A história contada por “Essential Killing” é a de Mohammed (Vicent Gallo), guerrilheiro capturado por tropas americanas no Afeganistão que consegue escapar durante um acidente no transporte de prisioneiros e passa a lutar pela sobrevivência em um ambiente desconhecido e hostil.
Vicent Gallo não possui uma única fala no roteiro, e só sabemos o nome de sua personagem quando sobem os créditos finais, mas a intensidade de sua atuação é espantosa. O semblante do ator é puro sofrimento e confusão, e, em suas poucas interações com outras personagens, seu olhar atordoado desempenha a função das falas suprimidas.
Aliás, o filme é quase todo silêncio. A trilha sonora é quase inexistente, só aparecendo de forma atmosférica em algumas passagens; a única personagem que entra em contato mais extenso com Mohammed é uma surda-muda interpretada por Emmanuelle Seigner; e a paisagem desolada, coberta de gelo e vegetação morta, é de uma solidão sufocante.

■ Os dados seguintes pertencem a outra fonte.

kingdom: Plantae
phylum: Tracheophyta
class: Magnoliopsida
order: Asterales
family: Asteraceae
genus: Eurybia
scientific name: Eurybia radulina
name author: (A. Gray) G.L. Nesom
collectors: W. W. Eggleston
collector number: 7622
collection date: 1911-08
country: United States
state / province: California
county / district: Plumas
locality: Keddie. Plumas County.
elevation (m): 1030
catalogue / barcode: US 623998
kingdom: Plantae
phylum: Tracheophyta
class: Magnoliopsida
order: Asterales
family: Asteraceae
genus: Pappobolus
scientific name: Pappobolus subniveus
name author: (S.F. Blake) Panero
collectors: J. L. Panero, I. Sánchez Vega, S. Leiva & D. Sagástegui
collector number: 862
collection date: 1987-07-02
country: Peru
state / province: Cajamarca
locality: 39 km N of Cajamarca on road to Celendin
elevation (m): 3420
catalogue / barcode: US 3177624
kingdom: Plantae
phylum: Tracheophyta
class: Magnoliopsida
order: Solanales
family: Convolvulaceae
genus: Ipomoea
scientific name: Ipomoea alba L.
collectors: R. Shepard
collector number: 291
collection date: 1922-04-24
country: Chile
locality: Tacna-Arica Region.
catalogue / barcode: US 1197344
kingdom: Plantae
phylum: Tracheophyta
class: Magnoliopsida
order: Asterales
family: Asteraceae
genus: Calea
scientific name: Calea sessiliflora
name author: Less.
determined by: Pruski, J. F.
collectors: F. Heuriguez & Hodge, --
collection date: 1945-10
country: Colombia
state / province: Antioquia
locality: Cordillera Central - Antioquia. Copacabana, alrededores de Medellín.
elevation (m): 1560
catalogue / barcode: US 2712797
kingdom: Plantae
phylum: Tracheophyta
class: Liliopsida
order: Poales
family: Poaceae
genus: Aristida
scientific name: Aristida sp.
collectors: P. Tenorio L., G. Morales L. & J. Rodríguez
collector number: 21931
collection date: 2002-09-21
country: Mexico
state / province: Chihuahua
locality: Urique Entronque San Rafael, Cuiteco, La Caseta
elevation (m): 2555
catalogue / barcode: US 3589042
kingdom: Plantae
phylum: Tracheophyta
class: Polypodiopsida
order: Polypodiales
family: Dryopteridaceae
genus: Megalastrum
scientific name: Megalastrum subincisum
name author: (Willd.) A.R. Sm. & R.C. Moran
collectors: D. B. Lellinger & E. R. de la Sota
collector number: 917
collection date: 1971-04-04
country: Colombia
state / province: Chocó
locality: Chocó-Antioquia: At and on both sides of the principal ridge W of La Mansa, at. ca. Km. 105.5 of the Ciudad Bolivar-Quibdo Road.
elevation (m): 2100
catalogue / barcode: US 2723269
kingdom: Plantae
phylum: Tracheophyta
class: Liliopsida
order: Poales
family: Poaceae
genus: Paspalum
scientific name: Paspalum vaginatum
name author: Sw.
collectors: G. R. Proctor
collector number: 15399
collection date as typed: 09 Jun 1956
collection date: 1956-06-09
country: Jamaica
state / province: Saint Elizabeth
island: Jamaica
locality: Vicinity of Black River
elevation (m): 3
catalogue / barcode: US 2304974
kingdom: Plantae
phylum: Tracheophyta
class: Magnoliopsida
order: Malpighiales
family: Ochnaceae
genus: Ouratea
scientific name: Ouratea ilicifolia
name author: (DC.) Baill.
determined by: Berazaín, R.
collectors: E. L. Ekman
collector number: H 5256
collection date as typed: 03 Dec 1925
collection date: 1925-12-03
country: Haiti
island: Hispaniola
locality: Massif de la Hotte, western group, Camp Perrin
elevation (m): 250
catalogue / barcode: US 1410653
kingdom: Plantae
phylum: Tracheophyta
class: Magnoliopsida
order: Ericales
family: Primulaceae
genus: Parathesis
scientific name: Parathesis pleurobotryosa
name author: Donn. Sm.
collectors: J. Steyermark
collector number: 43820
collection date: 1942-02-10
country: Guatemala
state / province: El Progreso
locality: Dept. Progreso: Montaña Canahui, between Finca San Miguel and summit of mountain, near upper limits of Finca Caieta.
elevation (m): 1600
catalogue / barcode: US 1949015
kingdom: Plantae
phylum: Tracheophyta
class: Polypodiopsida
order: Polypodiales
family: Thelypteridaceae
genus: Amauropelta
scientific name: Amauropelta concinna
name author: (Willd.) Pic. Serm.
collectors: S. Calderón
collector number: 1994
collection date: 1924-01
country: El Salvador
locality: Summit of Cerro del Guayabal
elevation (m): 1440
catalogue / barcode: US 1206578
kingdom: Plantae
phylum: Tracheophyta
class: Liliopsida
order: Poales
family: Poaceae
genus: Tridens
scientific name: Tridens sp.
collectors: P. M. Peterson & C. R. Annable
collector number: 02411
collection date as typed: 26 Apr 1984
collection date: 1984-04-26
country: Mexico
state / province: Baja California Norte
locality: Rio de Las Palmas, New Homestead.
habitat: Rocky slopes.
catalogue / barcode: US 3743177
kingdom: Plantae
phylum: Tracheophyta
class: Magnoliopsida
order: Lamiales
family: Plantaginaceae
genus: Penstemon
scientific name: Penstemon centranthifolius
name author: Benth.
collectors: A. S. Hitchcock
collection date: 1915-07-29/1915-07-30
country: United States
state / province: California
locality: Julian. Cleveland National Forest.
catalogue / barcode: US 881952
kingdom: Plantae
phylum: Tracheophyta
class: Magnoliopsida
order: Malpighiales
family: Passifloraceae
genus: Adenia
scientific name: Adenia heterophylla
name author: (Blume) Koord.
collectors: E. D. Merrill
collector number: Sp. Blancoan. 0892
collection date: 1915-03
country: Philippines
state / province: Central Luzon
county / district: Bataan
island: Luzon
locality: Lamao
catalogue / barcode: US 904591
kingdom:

Mas o silêncio é contraposto pelo desespero interior de Mohammed, sucumbindo ao imediatismo das exigências fundamentais da vida: comida, calor, abrigo. Acompanhamos tudo pelo seu olhar, e não sabemos como espectador mais do que ele sabe. Não nos fica claro nem o lugar do mundo em que ele se encontra, podemos apenas supor que seja na Rússia ou algum país nórdico devido ao clima e ao idioma falado por alguns personagens. As poucas alusões ao seu passado são feitas através de sonhos e alucinações, e as menções ao idealismo islâmico, a morte por Alá, aparecem em contraste com a situação e luta pela vida do personagem. E é interessante notar a inversão de papéis que ocorre: desta vez não é o soldado americano em ambiente estranho que nos é apresentado, e sim um afegão, que deixa o deserto e a areia e se descobre nas estepes congeladas de algum país estrangeiro.
Mas Skolimowski não se preocupa com discursos políticos e antibélicos. Sua intenção é mostrar um homem como todos nós em uma situação extrema. Sua opção por nos deixar sozinhos com Mohammed é o que transforma o filme em uma vivência quase física e cruel.
Como de praxe, o diretor ainda nos brinda com belos planos e algumas cenas belíssimas, como a da mãe amamentando um bebê e a comovente cena final.
Em resumo, “Essential Killing” é um filme forte e poderoso. Sem dúvida um dos melhores já feitos sobre o tema da sobrevivência.